• [DATA PROVIDED]
◇ ◇ ◇ ◇ ◇

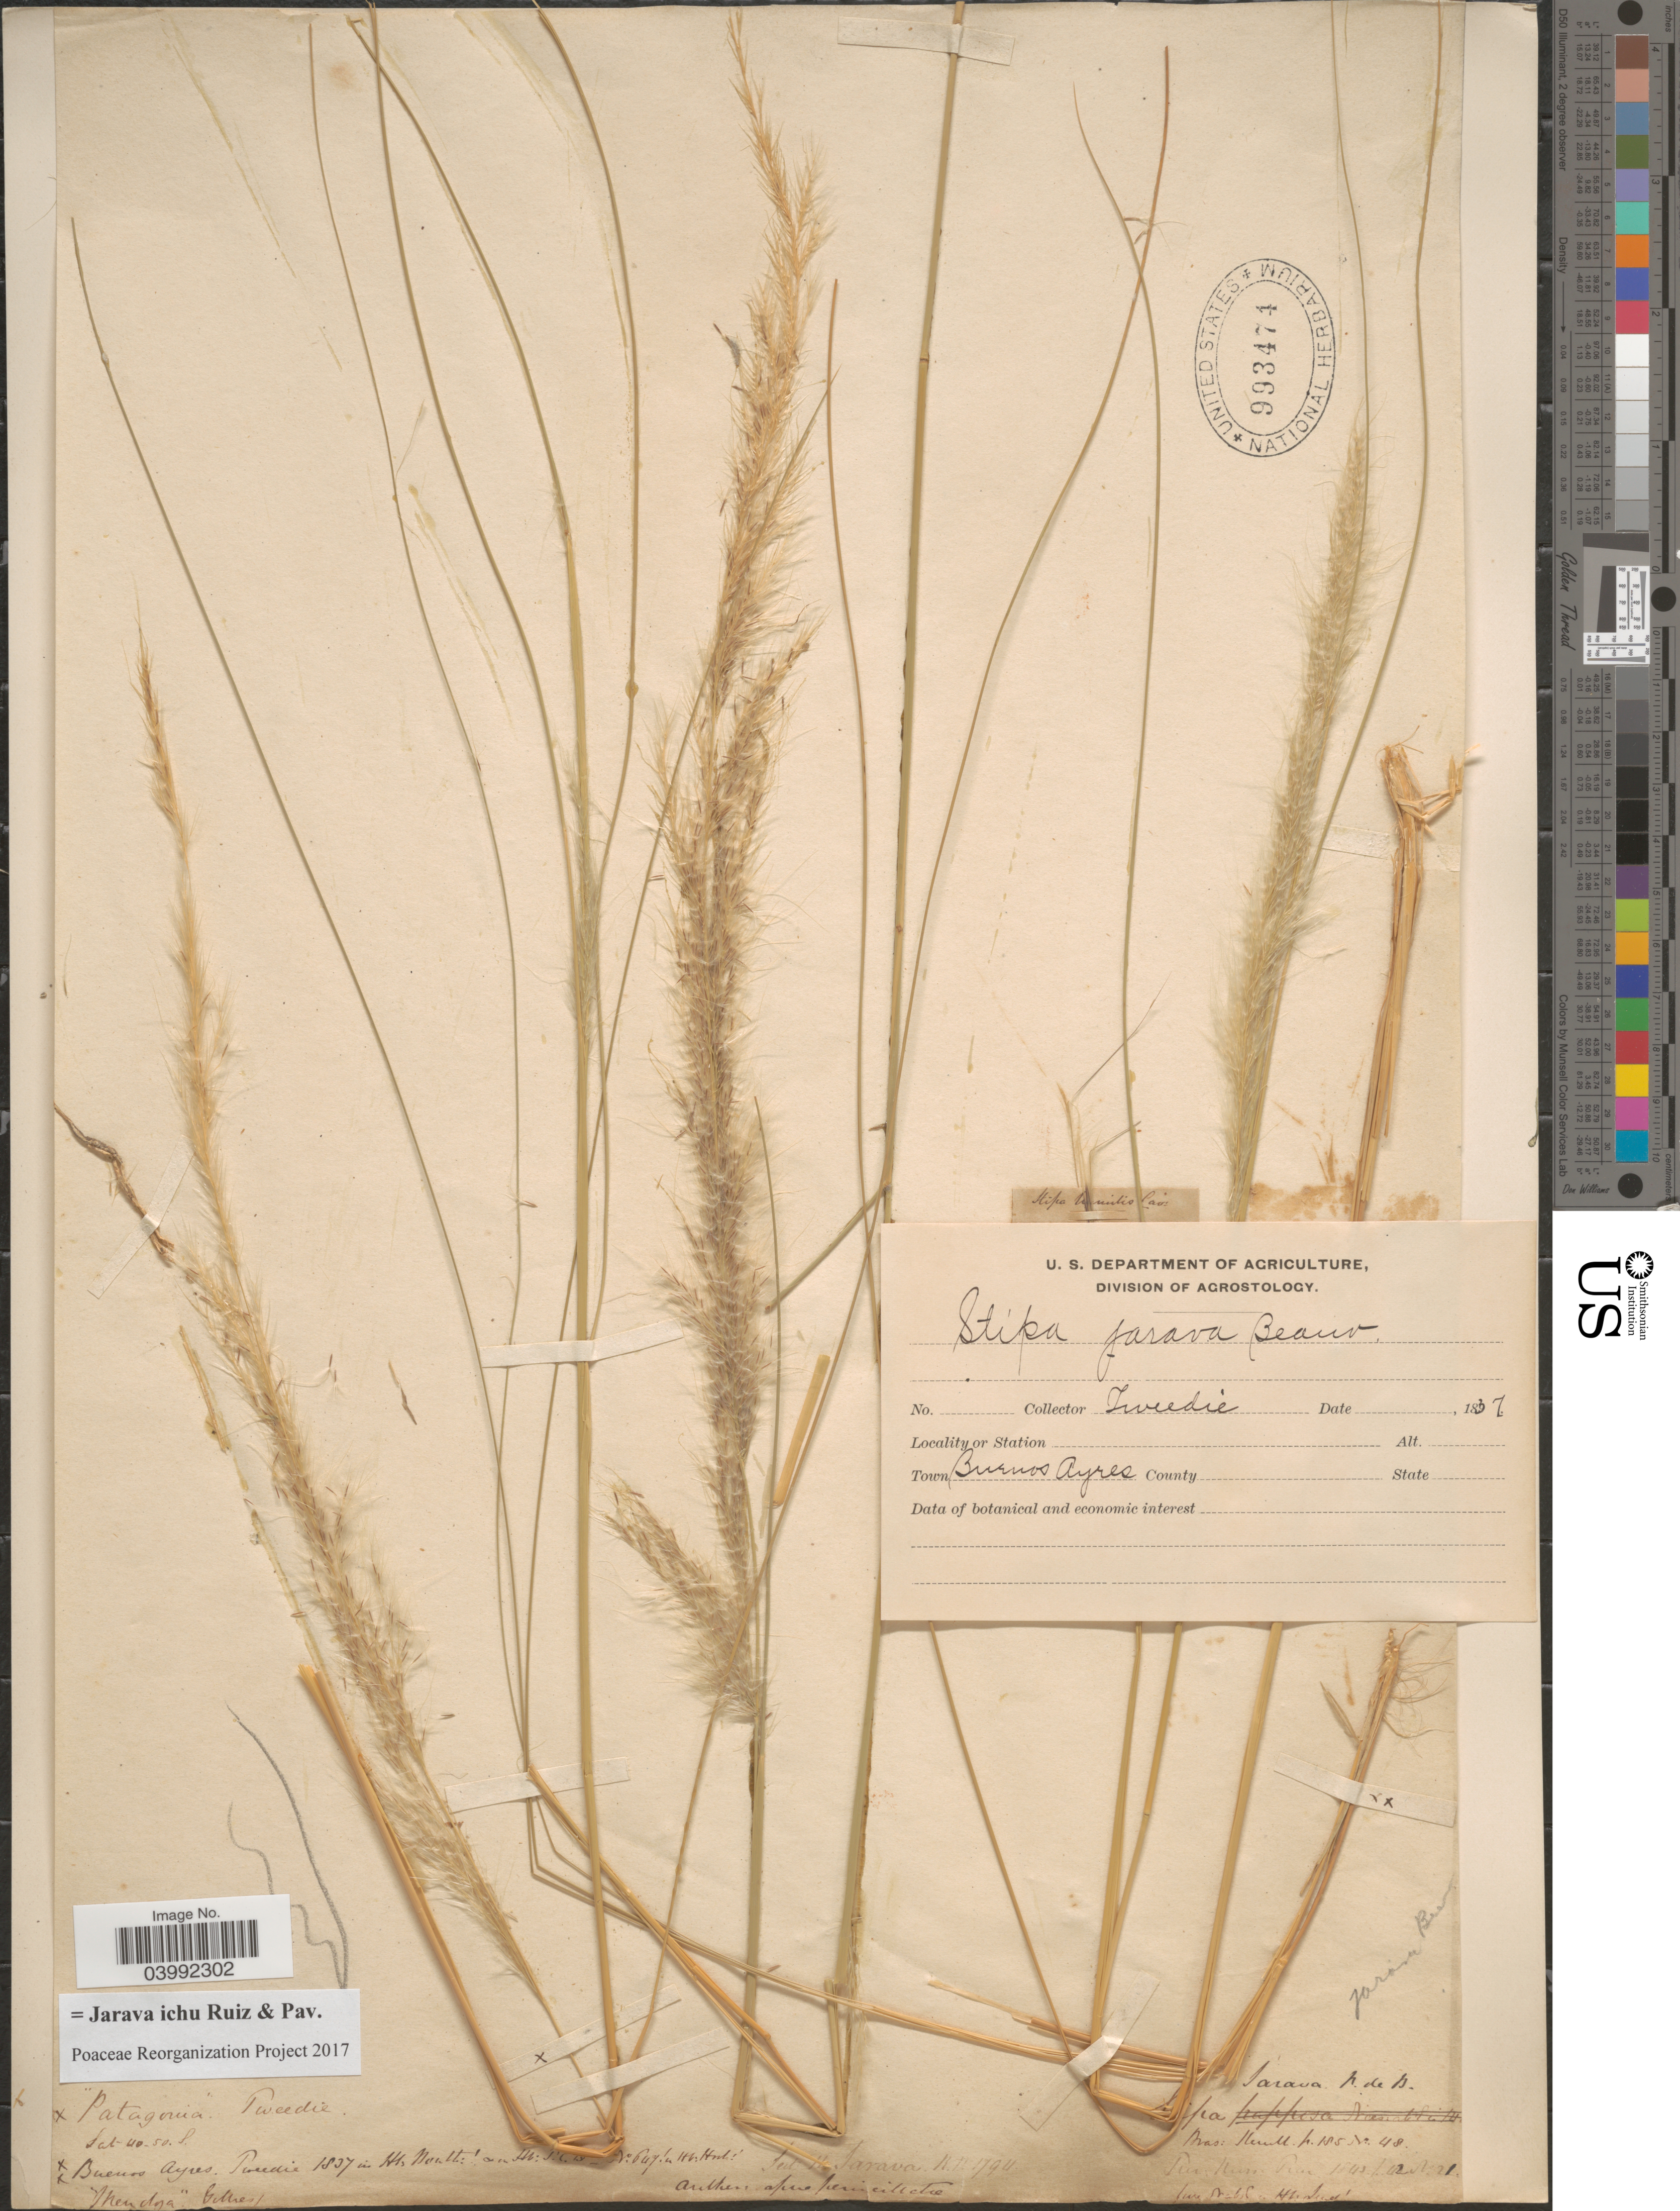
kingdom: Plantae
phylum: Tracheophyta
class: Liliopsida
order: Poales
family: Poaceae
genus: Jarava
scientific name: Jarava ichu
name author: Ruiz & Pav.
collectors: -- Tweedie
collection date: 1837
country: Argentina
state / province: Buenos Aires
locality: Town Buenos Ayres.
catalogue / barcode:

◇ ◇ ◇ ◇ ◇

• [THE PROBLEM] Retype all of the data above line for line without changing anything, and leave out the pictures.

• [WRITTEN REPLY]
kingdom: Plantae
phylum: Tracheophyta
class: Liliopsida
order: Poales
family: Poaceae
genus: Jarava
scientific name: Jarava ichu
name author: Ruiz & Pav.
collectors: -- Tweedie
collection date: 1837
country: Argentina
state / province: Buenos Aires
locality: Town Buenos Ayres.
catalogue / barcode:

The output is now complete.